MOUVEMENT.NET : "De l'omme" au Théâtre de Chaillot Jacques Rebotier

A l'heure du portable et du jetable, de l'écriture SMS et de la culture vendue en caddies de supermarchés, Jacques Rebotier nous convie, en une fresque baroque pleine d'humour et de légèreté, à une vivisection en règle du genre humain (pardon : umain)... A moins qu'il ne s'agisse d'une dissection.

 

Le chirurgien, c’est Rebotier, bien sûr et scalpel il y a. Le poète et metteur en scène élabore une observation perspicace et réglée du genre « umain », une fois sa disparition avérée : qu’en reste-t-il au regard d’une marionnette en toile de jute et d’un chien-robot animé, tous deux dotés de conscience ?
Prisme déformant qui modèle et questionne, pour un bilan, les vestiges d’une civilisation au déclin et à la mort annoncés. En une succession-patchwork de tableaux jubilatoires, les personnages nous offrent cette vision forcément lacunaire relevant de la fouille archéologique. Ils restituent, à partir de suppositions, pistes et démonstrations scientifico-imaginés, les coutumes de cette étrange espèce. Kaleidoscope d’une myriade de petites mises en lumière sur le pourquoi du comment. Ils nous régalent de truculentes leçons d’anatomie, où l’on s’incline devant la véracité d’axiomes tels que : « L’omme est un tuyau pour l’omme : sa nature est le vide » ou encore : « c’est par l’anus et le pet que s’exprime sa pensée »… En leitmotiv : Saint Nicolas, devenant Santa Claus puis Père Noël une fois l’Atlantique traversée et la société de consommation définitivement instaurée.

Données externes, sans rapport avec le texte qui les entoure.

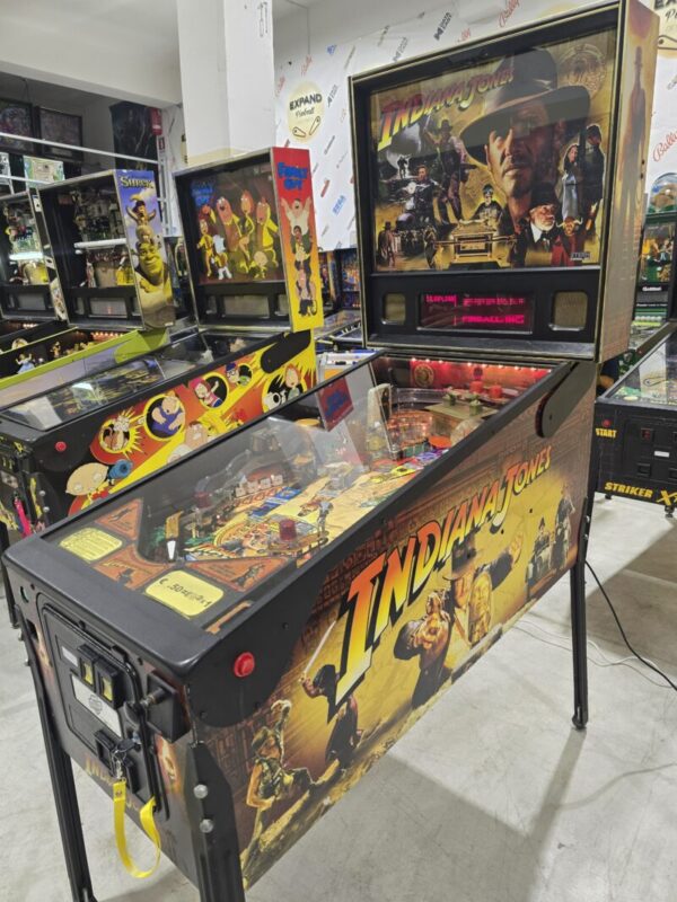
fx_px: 600
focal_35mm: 23
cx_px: 338
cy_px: 451
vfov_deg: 73.9
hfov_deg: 58.9
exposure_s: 1/100
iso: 125
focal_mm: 6.3
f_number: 1.7
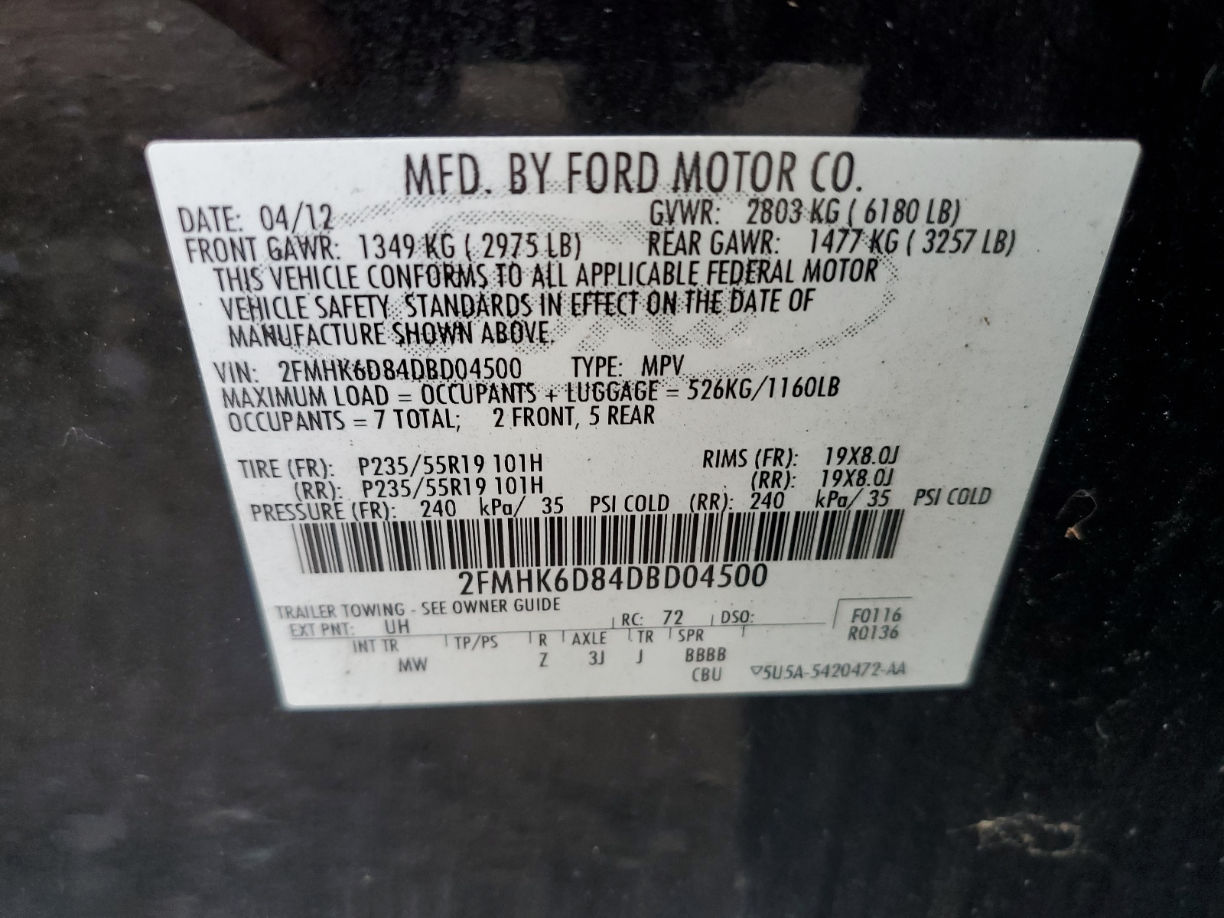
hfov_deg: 67.3
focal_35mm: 26
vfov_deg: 53.1
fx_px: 919
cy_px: 459
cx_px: 612
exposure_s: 1/60.2
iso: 74
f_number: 1.5
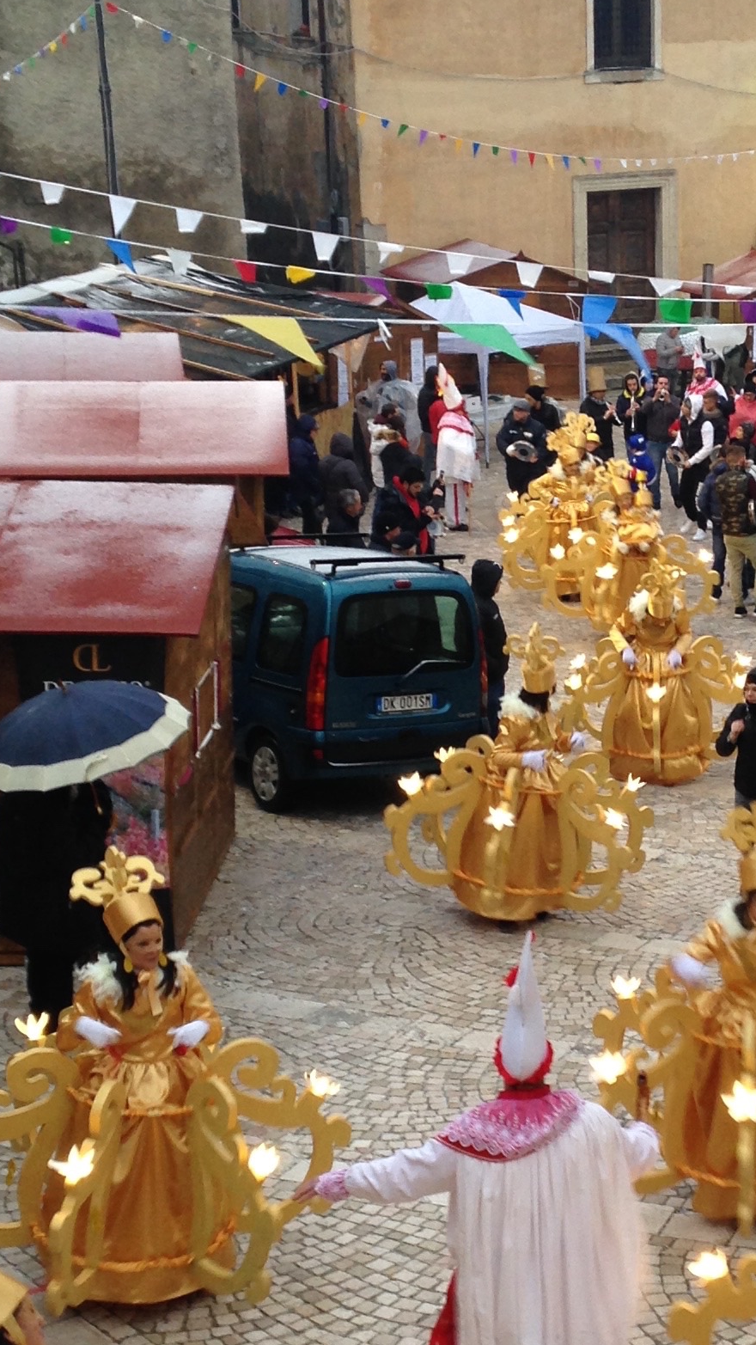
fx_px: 2674
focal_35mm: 75
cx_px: 633
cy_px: 718
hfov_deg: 16.0
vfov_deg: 28.2
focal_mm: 4.12
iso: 50
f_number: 2.4
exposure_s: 1/20
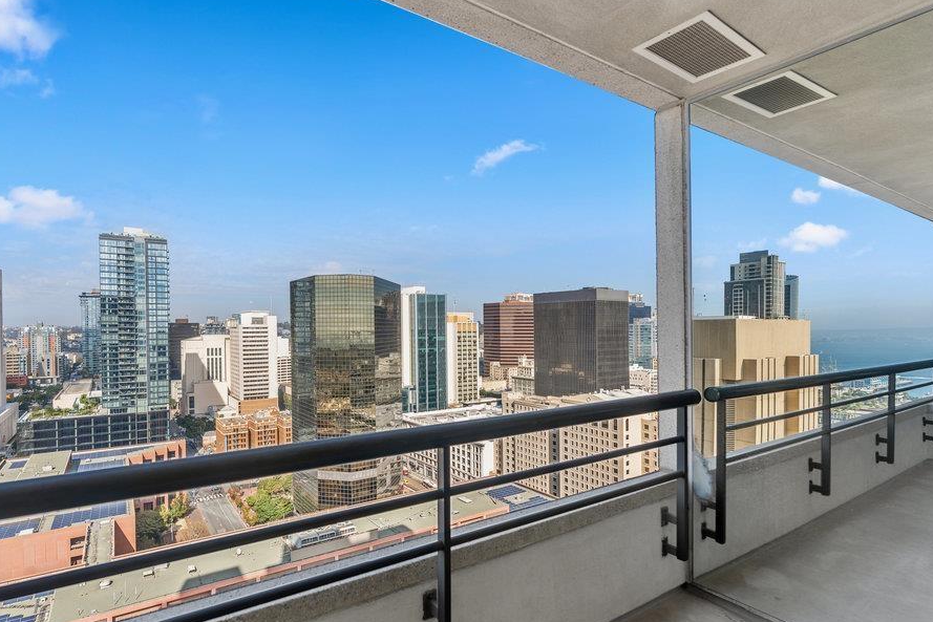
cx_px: 414
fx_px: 467
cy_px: 338
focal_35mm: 18
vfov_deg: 67.3
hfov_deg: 89.6
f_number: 5
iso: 100
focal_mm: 16
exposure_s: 1/50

La légende fondatrice est déformée, remise au goût du jour : « Il était trois petits enfants qui kiffaient chourrer à Auchan ». Le Père Noël devient un affreux Père Ubu version américaine, à la libido douteuse, se pourléchant les babines devant le strip-tease d’une pin-up Marylin sur un écran de télévision. Vision cathodique pop et nocturne pour une société en décomposition, où l’on s’amuse comme des enfants,  dans l’insouciance la pus totale… Efficace tohu-bohu doté d’un insolite recul qui ajoute à la pugnace véracité de cette vision de dépravation et de fin du monde.

 

Ici, théâtre et musique se mêlent en un admirable et joyeux naturel. Une fée-contrebassiste apparaît et disparaît, chante et donne la réplique aux comédiens. Comptines,  chansons, airs d’opéra, opérette et comédie musicale s’entrecroisent, mouvementés et poétiques brins de folie jouant du ridicule et du grotesque. Jacques Rebotier fait feu de tout bois. Il utilise à merveille les qualités de chacun de ses interprètes, leur taillant des rôles sur mesure. Chacun de ses personnages est empreint d’une infinie tendresse. Elise Caron est fantastique, auxbrillantes facettes de comédienne-chanteuse aguerrie, tour à tour sérieuse, facétique, voire franchement gouailleuse… Les discours se distendent, en sinuosités à multiples esprits d’escalier ; toutes les grandes démonstrations se cassent la figure. Gilles Privat nous offre un magnifique monologue, émouvant et à se tordre de rire sur ces indispensables auxiliaires que sont les verbes être et avoir. Décors, scénographie et lumières ajoutent poésie et onirisme à ce voyage au Pays des Merveilles-z-umaines. Des toiles tendues font écran, tour à tour surfaces de projections, lieux d’impressions ou d’évanouissements de la lumière, structures mouvantes modelant l’espace scénique avec jeux de transparences.

On l’aura compris, De l’omme est une comédie-parodie dramatique, une fresque baroque où l’humour le dispute à la légèreté pour l’évocation d’un sujet plutôt noir. C’est un conte philosophique décapant, indispensable à l’approche de Noël car bienfaisant pour l’esprit, plein de lucidité et de drôlerie, réunissant Candide et Cassandre pour une vibrante démonstration à valeur de signal d’alarme. Avec Jacques Rebotier, l’Umanité perd la « hache » du discernement, celle-là même qui aurait pu lui permettre de trancher entre l’une ou l’autre route, alors que le train (de vie) dans lequel elle s’est embarquée la fait foncer droit dans le mur. Sarah Fourage, poignante Cassandre désabusée au langage moderne, incarne cette conscience d’un destin qui ne peut être que désastreux : « J’vous l’avais dit… Vous êtes des nazes ! ».